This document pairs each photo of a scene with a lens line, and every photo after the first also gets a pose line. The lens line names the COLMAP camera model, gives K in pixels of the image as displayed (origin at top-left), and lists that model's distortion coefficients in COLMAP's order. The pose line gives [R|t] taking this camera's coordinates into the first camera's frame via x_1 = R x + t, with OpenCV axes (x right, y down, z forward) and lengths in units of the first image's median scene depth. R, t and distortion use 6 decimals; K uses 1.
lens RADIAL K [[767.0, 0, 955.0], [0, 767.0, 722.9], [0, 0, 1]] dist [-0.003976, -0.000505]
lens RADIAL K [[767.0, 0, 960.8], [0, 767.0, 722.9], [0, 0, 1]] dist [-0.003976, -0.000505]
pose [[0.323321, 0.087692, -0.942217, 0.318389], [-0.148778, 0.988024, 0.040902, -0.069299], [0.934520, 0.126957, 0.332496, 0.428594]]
* * *
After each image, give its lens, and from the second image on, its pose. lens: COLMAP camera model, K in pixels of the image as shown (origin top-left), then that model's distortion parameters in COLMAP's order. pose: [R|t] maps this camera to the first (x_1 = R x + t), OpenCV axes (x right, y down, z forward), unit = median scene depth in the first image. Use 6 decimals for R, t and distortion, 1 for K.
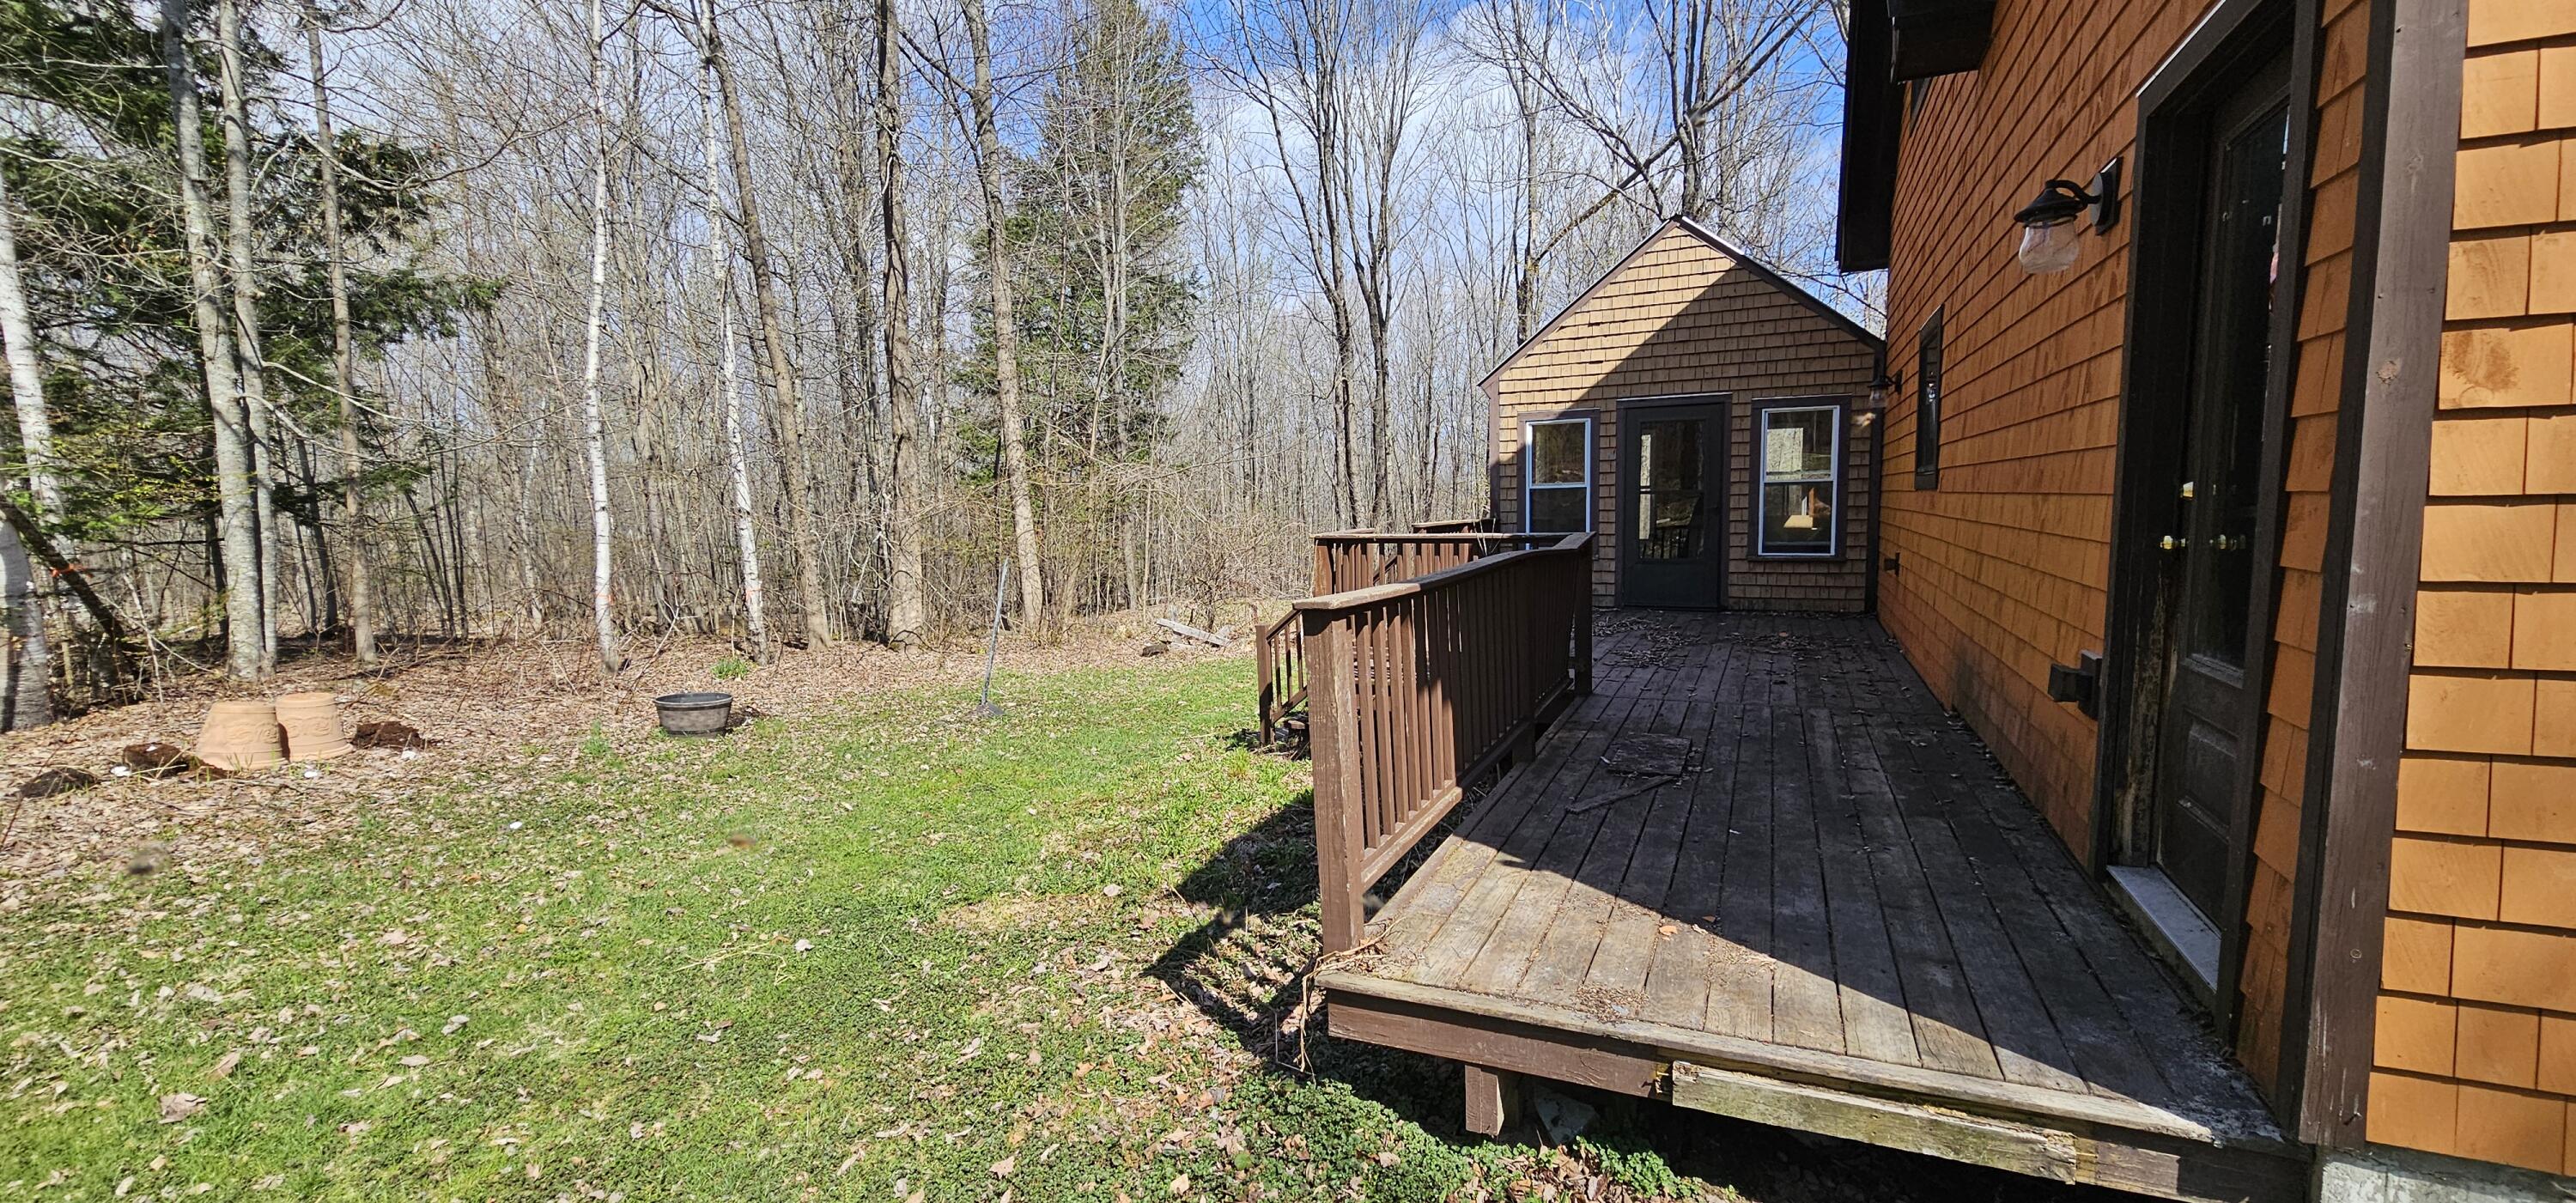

Assignment
Locate each line in the items above that contains the word "camera", matching case, and copy those lines out.

Expected answer
This document pairs each photo of a scene with a lens line, and every photo after the first also gets a pose line. The lens line names the COLMAP camera model, gives K in pixels of the image as displayed (origin at top-left), and lists that model's distortion coefficients in COLMAP's order. The pose line gives [R|t] taking this camera's coordinates into the first camera's frame via x_1 = R x + t, with OpenCV axes (x right, y down, z forward) and lengths in units of the first image's median scene depth. R, t and distortion use 6 decimals; K uses 1.
After each image, give its lens, and from the second image on, its pose. lens: COLMAP camera model, K in pixels of the image as shown (origin top-left), then that model's distortion parameters in COLMAP's order. pose: [R|t] maps this camera to the first (x_1 = R x + t), OpenCV axes (x right, y down, z forward), unit = median scene depth in the first image. Use 6 decimals for R, t and distortion, 1 for K.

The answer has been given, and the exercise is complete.